Hierna zal specifiek worden ingegaan op de huidige cao-afspraken over de volgende onderwerpen:
- Cao-loonstijging
- Laagste loonschalen
- Bovenwettelijke aanvullingen bij ziekte, arbeidsongeschiktheid, en werkloosheid
- Oudere werknemers
- Afstand tot de arbeidsmarkt
- Zzp’ers
- Financiële positie van cao-fondsen
- Normale arbeidsduur en 5 mei
1) Cao-loonstijging
De gemiddelde cao-loonstijging in 2023 bedroeg 5,5% op jaarbasis. In het jaar 2024 komt de cao-loonstijging uit op 7,1%[1]. Aangezien voor de helft van de cao-werknemers de cao-loonstijging voor 2024 nog niet vast ligt, kan het beeld voor 2024 nog wijzigen.[2]
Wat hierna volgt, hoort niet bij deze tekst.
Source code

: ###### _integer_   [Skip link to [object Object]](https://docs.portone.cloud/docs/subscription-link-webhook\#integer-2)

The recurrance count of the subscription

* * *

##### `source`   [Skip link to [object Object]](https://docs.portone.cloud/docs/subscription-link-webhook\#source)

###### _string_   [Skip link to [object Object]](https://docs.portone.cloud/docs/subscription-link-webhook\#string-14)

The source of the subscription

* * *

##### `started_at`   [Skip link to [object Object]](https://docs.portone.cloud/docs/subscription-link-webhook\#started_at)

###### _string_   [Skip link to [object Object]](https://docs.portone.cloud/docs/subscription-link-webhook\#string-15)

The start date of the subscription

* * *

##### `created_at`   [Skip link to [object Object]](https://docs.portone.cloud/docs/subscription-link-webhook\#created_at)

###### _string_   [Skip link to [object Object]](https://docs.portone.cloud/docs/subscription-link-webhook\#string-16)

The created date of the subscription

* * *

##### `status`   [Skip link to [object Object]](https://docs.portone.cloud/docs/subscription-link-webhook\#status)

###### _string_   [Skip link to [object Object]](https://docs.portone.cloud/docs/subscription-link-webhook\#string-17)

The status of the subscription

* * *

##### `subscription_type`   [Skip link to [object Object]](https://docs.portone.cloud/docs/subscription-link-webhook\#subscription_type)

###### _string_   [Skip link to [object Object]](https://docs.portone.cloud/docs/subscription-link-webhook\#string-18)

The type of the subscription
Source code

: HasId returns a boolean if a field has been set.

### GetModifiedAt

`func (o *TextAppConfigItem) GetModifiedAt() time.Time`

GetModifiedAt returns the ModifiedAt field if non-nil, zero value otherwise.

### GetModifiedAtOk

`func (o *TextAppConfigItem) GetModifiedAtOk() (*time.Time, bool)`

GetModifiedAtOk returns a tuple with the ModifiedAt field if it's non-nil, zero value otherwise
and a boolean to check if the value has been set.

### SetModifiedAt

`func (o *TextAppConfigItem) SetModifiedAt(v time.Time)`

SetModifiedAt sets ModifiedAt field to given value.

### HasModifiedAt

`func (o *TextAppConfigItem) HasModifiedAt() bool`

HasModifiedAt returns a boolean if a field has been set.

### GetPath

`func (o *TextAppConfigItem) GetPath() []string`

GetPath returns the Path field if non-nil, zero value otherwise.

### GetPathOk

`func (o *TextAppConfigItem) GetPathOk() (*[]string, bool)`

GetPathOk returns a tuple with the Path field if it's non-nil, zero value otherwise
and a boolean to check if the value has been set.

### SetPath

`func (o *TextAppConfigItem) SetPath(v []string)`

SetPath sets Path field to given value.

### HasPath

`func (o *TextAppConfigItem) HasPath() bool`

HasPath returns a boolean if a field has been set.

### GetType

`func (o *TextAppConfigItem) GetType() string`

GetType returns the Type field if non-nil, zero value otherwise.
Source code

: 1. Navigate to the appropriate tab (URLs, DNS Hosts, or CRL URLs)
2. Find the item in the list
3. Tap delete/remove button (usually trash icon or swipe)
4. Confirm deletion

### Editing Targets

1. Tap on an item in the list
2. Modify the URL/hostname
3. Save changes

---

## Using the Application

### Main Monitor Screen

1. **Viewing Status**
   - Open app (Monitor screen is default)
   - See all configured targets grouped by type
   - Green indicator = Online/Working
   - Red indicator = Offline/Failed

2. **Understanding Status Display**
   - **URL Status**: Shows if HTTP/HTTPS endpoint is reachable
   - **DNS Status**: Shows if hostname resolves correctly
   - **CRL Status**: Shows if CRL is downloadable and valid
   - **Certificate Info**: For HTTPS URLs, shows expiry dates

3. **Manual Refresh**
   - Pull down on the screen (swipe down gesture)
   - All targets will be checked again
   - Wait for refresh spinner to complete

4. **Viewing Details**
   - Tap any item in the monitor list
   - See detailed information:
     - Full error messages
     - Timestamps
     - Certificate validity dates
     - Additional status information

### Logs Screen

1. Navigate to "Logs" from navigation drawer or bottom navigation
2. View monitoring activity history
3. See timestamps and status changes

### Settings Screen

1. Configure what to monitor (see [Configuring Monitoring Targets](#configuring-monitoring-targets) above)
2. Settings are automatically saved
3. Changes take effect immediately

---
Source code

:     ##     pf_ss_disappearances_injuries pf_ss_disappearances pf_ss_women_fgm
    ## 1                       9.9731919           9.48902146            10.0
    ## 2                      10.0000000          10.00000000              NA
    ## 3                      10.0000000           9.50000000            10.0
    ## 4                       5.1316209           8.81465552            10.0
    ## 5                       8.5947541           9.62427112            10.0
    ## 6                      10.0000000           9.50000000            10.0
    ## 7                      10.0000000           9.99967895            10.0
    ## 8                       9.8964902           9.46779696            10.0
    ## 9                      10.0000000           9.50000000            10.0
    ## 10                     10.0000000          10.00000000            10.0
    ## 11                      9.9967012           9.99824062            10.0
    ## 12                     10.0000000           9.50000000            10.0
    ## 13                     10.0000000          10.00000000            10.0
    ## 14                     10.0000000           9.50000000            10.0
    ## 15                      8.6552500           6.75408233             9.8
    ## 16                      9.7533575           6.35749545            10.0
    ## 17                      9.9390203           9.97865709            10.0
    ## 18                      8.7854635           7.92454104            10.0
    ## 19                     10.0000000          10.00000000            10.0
In vergelijking met voorgaande jaren is sprake van meer variatie in loonafspraken. Waar voorheen sprake was van een procentuele loonsverhoging in vrijwel elke cao, kennen cao’s in 2024 steeds meer andersoortige loonafspraken, waaronder:
- Een loonsverhoging met een vast bedrag voor alle werknemers
- Procentuele loonstijgingen met een bodembedrag of een plafondbedrag
- Prijscompensatieclausules, waarbij de uiteindelijke loonstijging (deels) afhangt van de inflatie
In een aantal cao-akkoorden staat expliciet de wens van cao-partijen om (specifieke groepen) werknemers te compenseren voor de hoge inflatie uit 2022.
Ook is sprake van tussentijdse wijzigingen van cao’s die samenhangen met aanvullende loonafspraken. Met name in de zorgsector is sprake van enkele grote cao’s die cao-partijen tijdens de looptijd hebben aangepast (opengebroken) om aanvullende loonafspraken te realiseren. Omdat de gemiddelde looptijd van een cao bijna twee jaar is, konden veel cao’s pas onlangs aangepast worden aan de sociaaleconomische situatie van dit moment.
2) Laagste loonschalen
Een kernbegrip met betrekking tot de laagste lonen is vakvolwassenheid. Vakvolwassenheid is de leeftijd waarop werknemers voor de salarissen van reguliere schalen (of aanloopschalen) in aanmerking komen. Voor elke onderzochte cao is het maandsalaris vastgesteld dat een voltijdwerkende, vakvolwassen werknemer eind 2023 ontving in de laagste loonschaal van het loongebouw. Deze laagste salarissen worden vervolgens in verhouding gebracht met het wettelijk minimumloon (Wml) voor werknemers van 21 jaar en ouder. Eind 2023 lag het laagste cao-loon gemiddeld 5,3% boven het Wml. Dat is een daling van 0,7%-punt ten opzichte van eind 2022 (6,0%). Deze daling komt mede door de stijging van het Wml in 2023.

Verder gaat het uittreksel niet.